Scientific classification
- Kingdom: Animalia
- Phylum: Chordata
- Class: Actinopterygii
- Division: Teleostei
- Order: Lophiiformes
- Family: Antennariidae
- Genus: Antennarius
- Species: A. indicus
- Binomial name: Antennarius indicus Schultz, 1964

= Antennarius indicus =

- Authority: Schultz, 1964
- Conservation status: LC

Species of fish

Antennarius indicus, the Indian frogfish, is a species of marine ray-finned fish belonging to the family Antennariidae, the frogfishes. The Indian frogfish inhabits the Indian Ocean.

==Taxonomy==
A. indicus was first formally described in 1964 by Leonard Peter Schultz with its type locality given as Vizagapatam in India.
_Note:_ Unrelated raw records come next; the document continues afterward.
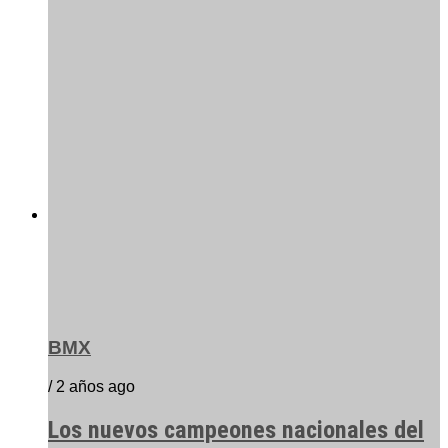
BMX
/ 2 años ago
Los nuevos campeones nacionales del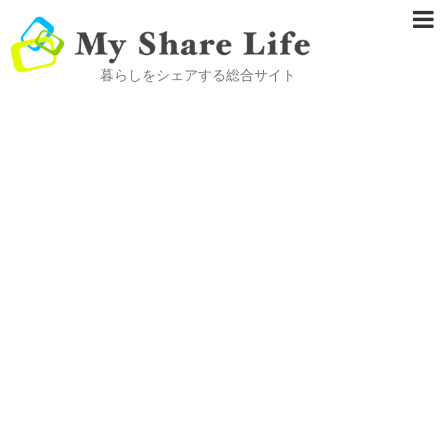
暮らしをシェアする総合サイト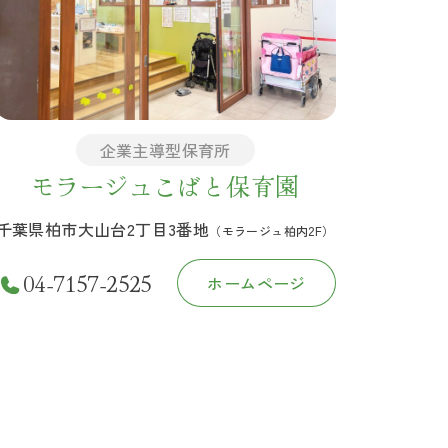
企業主導型保育所
モラージュこばと保育園
千葉県柏市大山台2丁目3番地
（モラージュ柏内2F）
04-7157-2525
ホームページ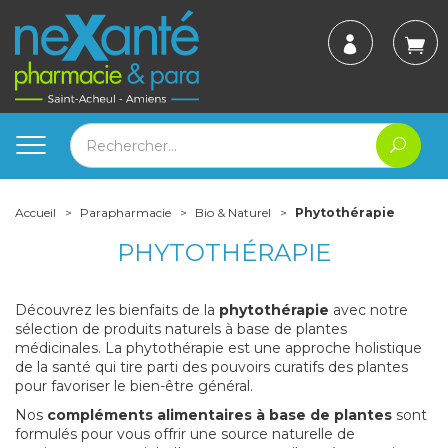
Accueil
Parapharmacie
Bio & Naturel
Phytothérapie
PHYTOTHÉRAPIE
Découvrez les bienfaits de la
phytothérapie
avec notre
sélection de produits naturels à base de plantes
médicinales. La phytothérapie est une approche holistique
de la santé qui tire parti des pouvoirs curatifs des plantes
pour favoriser le bien-être général.
Nos
compléments alimentaires à base de plantes
sont
formulés pour vous offrir une source naturelle de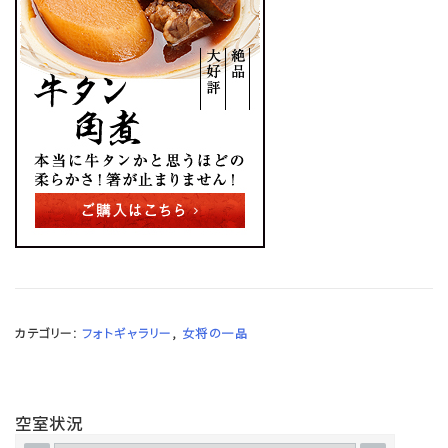
カテゴリー:
フォトギャラリー
,
女将の一品
空室状況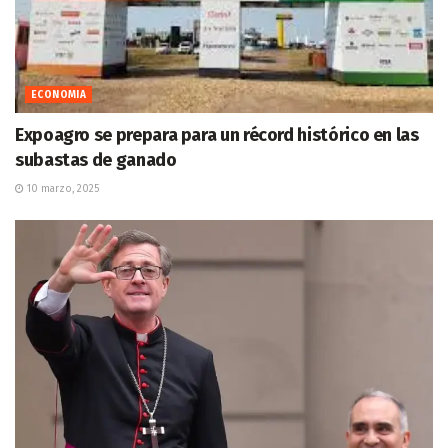
ECONOMIA
Expoagro se prepara para un récord histórico en las
subastas de ganado
10 marzo, 2025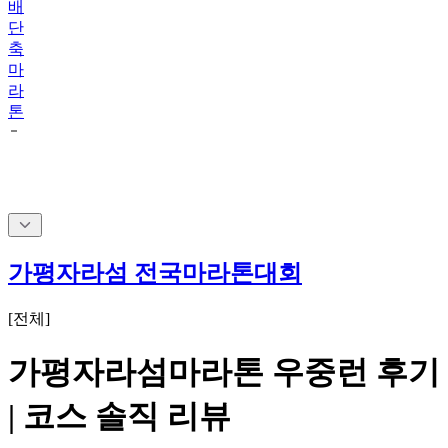
배
단
축
마
라
톤
가평자라섬 전국마라톤대회
[
전체
]
가평자라섬마라톤 우중런 후기
| 코스 솔직 리뷰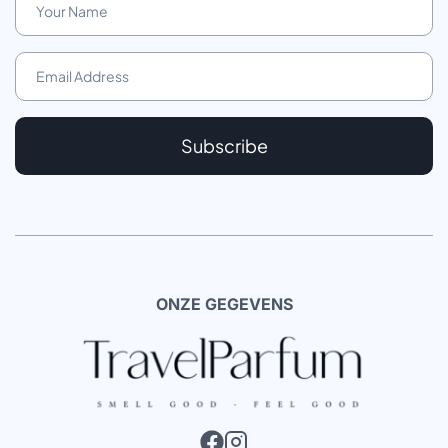
Subscribe
ONZE GEGEVENS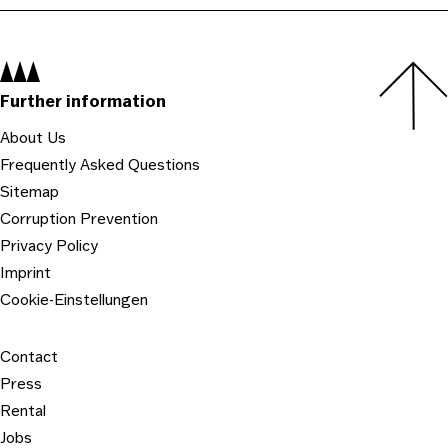
Navigation:
Further information
About Us
Frequently Asked Questions
Sitemap
Corruption Prevention
Privacy Policy
Imprint
Cookie-Einstellungen
Contact
Press
Rental
Jobs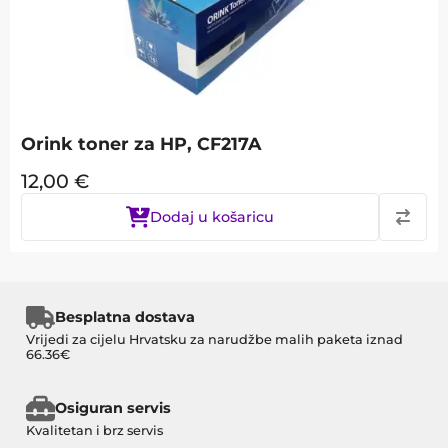
Orink toner za HP, CF217A
12,00
€
Dodaj u košaricu
Besplatna dostava
Vrijedi za cijelu Hrvatsku za narudžbe malih paketa iznad
66.36€
Osiguran servis
Kvalitetan i brz servis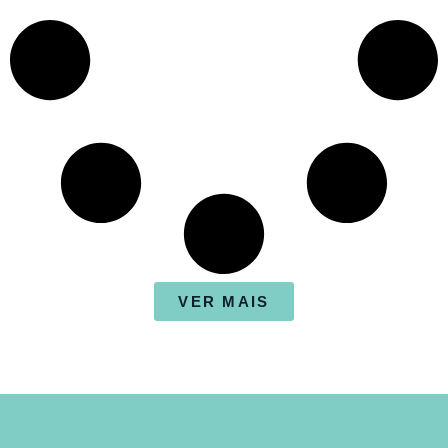
VER MAIS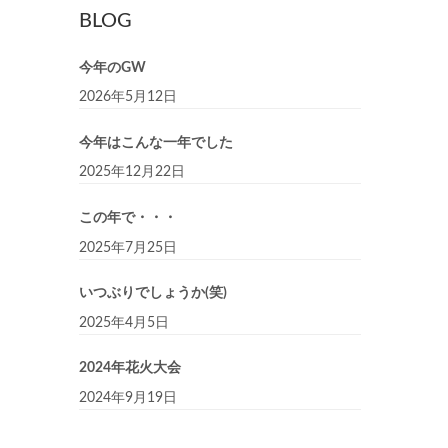
BLOG
今年のGW
2026年5月12日
今年はこんな一年でした
2025年12月22日
この年で・・・
2025年7月25日
いつぶりでしょうか(笑)
2025年4月5日
2024年花火大会
2024年9月19日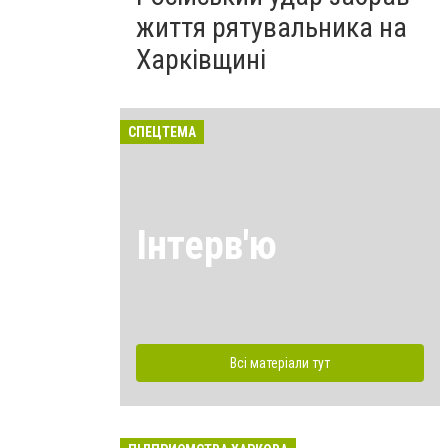
життя рятувальника на
Харківщині
СПЕЦТЕМА
Інтерв'ю
Всі матеріали тут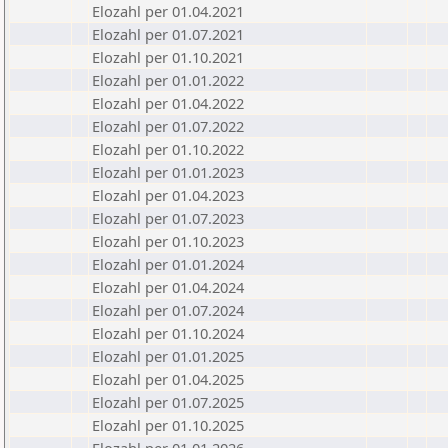
Elozahl per 01.04.2021
Elozahl per 01.07.2021
Elozahl per 01.10.2021
Elozahl per 01.01.2022
Elozahl per 01.04.2022
Elozahl per 01.07.2022
Elozahl per 01.10.2022
Elozahl per 01.01.2023
Elozahl per 01.04.2023
Elozahl per 01.07.2023
Elozahl per 01.10.2023
Elozahl per 01.01.2024
Elozahl per 01.04.2024
Elozahl per 01.07.2024
Elozahl per 01.10.2024
Elozahl per 01.01.2025
Elozahl per 01.04.2025
Elozahl per 01.07.2025
Elozahl per 01.10.2025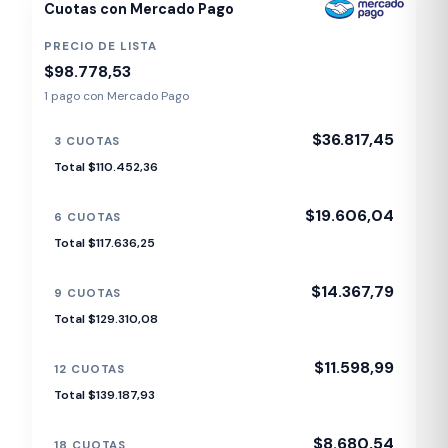
Cuotas con Mercado Pago
PRECIO DE LISTA
$98.778,53
1 pago con Mercado Pago
$36.817,45
3 CUOTAS
Total $110.452,36
$19.606,04
6 CUOTAS
Total $117.636,25
$14.367,79
9 CUOTAS
Total $129.310,08
$11.598,99
12 CUOTAS
Total $139.187,93
$8.680,54
18 CUOTAS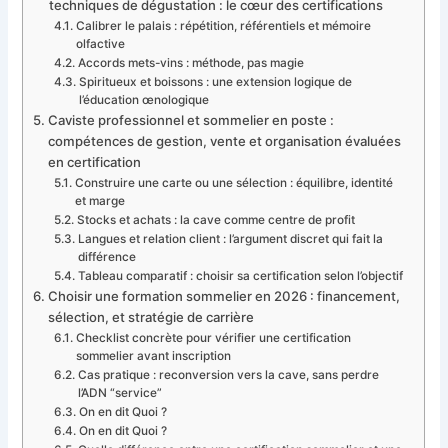
techniques de dégustation : le cœur des certifications
Calibrer le palais : répétition, référentiels et mémoire
olfactive
Accords mets-vins : méthode, pas magie
Spiritueux et boissons : une extension logique de
l’éducation œnologique
Caviste professionnel et sommelier en poste :
compétences de gestion, vente et organisation évaluées
en certification
Construire une carte ou une sélection : équilibre, identité
et marge
Stocks et achats : la cave comme centre de profit
Langues et relation client : l’argument discret qui fait la
différence
Tableau comparatif : choisir sa certification selon l’objectif
Choisir une formation sommelier en 2026 : financement,
sélection, et stratégie de carrière
Checklist concrète pour vérifier une certification
sommelier avant inscription
Cas pratique : reconversion vers la cave, sans perdre
l’ADN “service”
On en dit Quoi ?
On en dit Quoi ?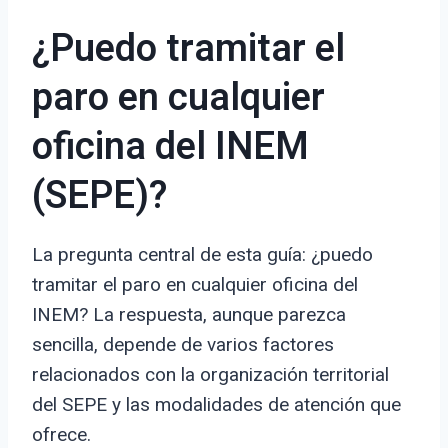
¿Puedo tramitar el
paro en cualquier
oficina del INEM
(SEPE)?
La pregunta central de esta guía: ¿puedo
tramitar el paro en cualquier oficina del
INEM? La respuesta, aunque parezca
sencilla, depende de varios factores
relacionados con la organización territorial
del SEPE y las modalidades de atención que
ofrece.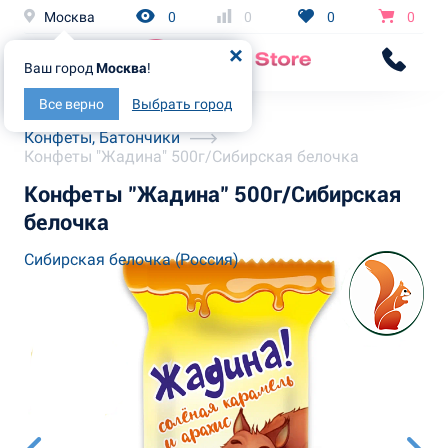
Москва
0
0
0
0
Ваш город
Москва
!
Все верно
Выбрать город
Главная
Каталог
Конфеты, Батончики
Конфеты "Жадина" 500г/Сибирская белочка
Конфеты "Жадина" 500г/Сибирская
белочка
Сибирская белочка (Россия)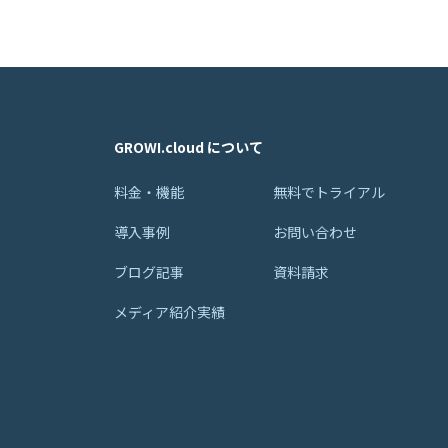
GROWI.cloud について
料金・機能
無料でトライアル
導入事例
お問い合わせ
ブログ記事
資料請求
メディア紹介実績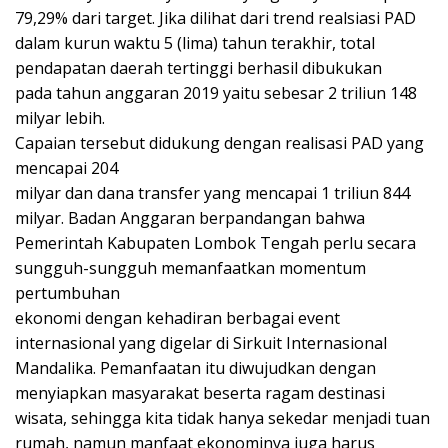
79,29% dari target. Jika dilihat dari trend realsiasi PAD
dalam kurun waktu 5 (lima) tahun terakhir, total
pendapatan daerah tertinggi berhasil dibukukan
pada tahun anggaran 2019 yaitu sebesar 2 triliun 148
milyar lebih.
Capaian tersebut didukung dengan realisasi PAD yang
mencapai 204
milyar dan dana transfer yang mencapai 1 triliun 844
milyar. Badan Anggaran berpandangan bahwa
Pemerintah Kabupaten Lombok Tengah perlu secara
sungguh-sungguh memanfaatkan momentum
pertumbuhan
ekonomi dengan kehadiran berbagai event
internasional yang digelar di Sirkuit Internasional
Mandalika. Pemanfaatan itu diwujudkan dengan
menyiapkan masyarakat beserta ragam destinasi
wisata, sehingga kita tidak hanya sekedar menjadi tuan
rumah, namun manfaat ekonominya juga harus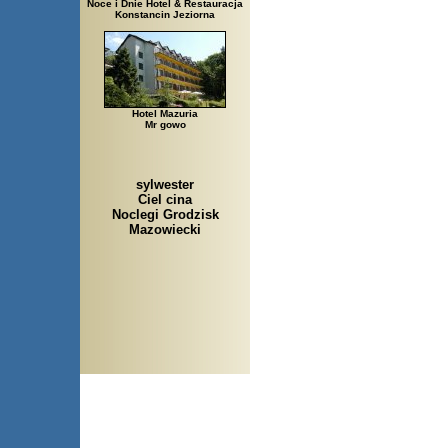
Noce i Dnie Hotel & Restauracja
Konstancin Jeziorna
Hotel Mazuria
Mr gowo
sylwester
Ciel cina
Noclegi Grodzisk
Mazowiecki
Arłamów, Augustów, Babice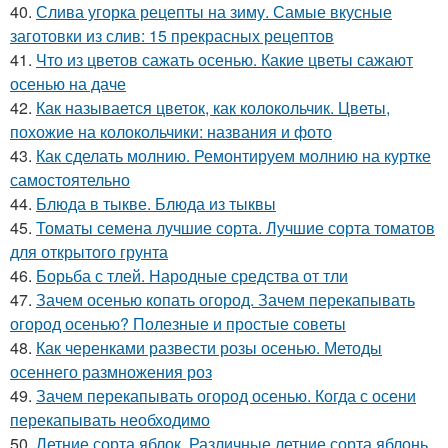
40.
Слива угорка рецепты на зиму. Самые вкусные
заготовки из слив: 15 прекрасных рецептов
41.
Что из цветов сажать осенью. Какие цветы сажают
осенью на даче
42.
Как называется цветок, как колокольчик. Цветы,
похожие на колокольчики: названия и фото
43.
Как сделать молнию. Ремонтируем молнию на куртке
самостоятельно
44.
Блюда в тыкве. Блюда из тыквы
45.
Томаты семена лучшие сорта. Лучшие сорта томатов
для открытого грунта
46.
Борьба с тлей. Народные средства от тли
47.
Зачем осенью копать огород. Зачем перекапывать
огород осенью? Полезные и простые советы
48.
Как черенками развести розы осенью. Методы
осеннего размножения роз
49.
Зачем перекапывать огород осенью. Когда с осени
перекапывать необходимо
50.
Летние сорта яблок. Различные летние сорта яблонь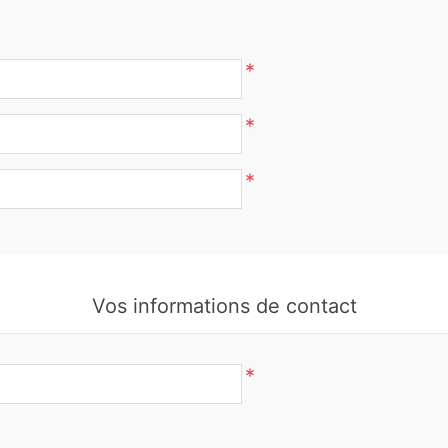
*
*
*
Vos informations de contact
*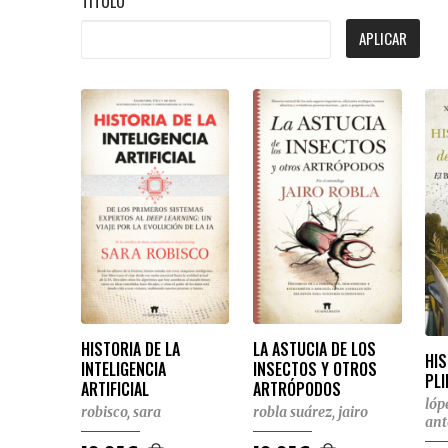
TÍTULO
APLICAR
HISTORIA DE LA
LA ASTUCIA DE LOS
HIS
INTELIGENCIA
INSECTOS Y OTROS
PLI
ARTIFICIAL
ARTRÓPODOS
lóp
robisco, sara
robla suárez, jairo
ant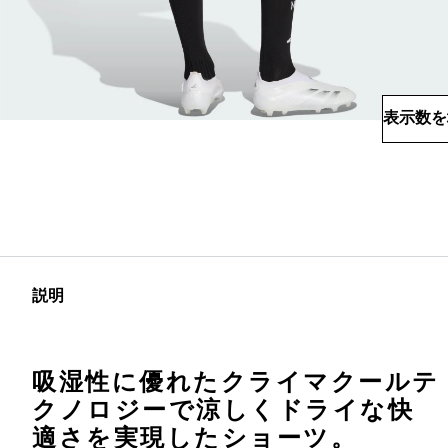
表示数を
説明
吸湿性に優れたクライマクールテ
クノロジーで涼しくドライな快
適さを実現したショーツ。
Within the genus Antennarius the Indian frogfish belongs to the striatus species group. The 5th edition of Fishes of the World classified Antennarius in Antennariidae within the suborder Antennarioidei within the order Lophiiformes, the anglerfishes.

==Etymology==
A. indicus has the genus name Antennarius which suffixes -ius to antenna, an allusion to first dorsal spine being adapted into a tentacle on the snout used as a lure to attract prey. The specific name indicus refers to the type locality in India.

==Description==
A. indicus has an illicium that is roughly equal in length to the second dorsal spine and which has an esca, or lure that is made up of leaf-like appendages. The dorsal fin has 12 soft rays while the anal fin has 7 soft rays. The body colour is tawny to brown marked with dark brown to black bars on the fins, which may be interconnected and which form stripes when the fins are folded. It featurs 2 or 3 obvious pale-margined ocelli, one below the base of the dorsal fin, one above and to the rear of the base of the pectoral fin and the other close to the base of the anal fin. Preserved specimens may be beige with pale fins and dark mottling. The Indian frogfish has a maximum published length of 23 cm.

==Distribution and habitat==
A. indicus inhabits the western Indian Ocean from the Gulf of Aden to northern Mozambique to southeastern India and Sri Lanka, including the Seychelles and Lakshadweep. The Indian frogfish occurs between 0 and 30 m in sandy and muddy habitats close to coral reefs and algal beds.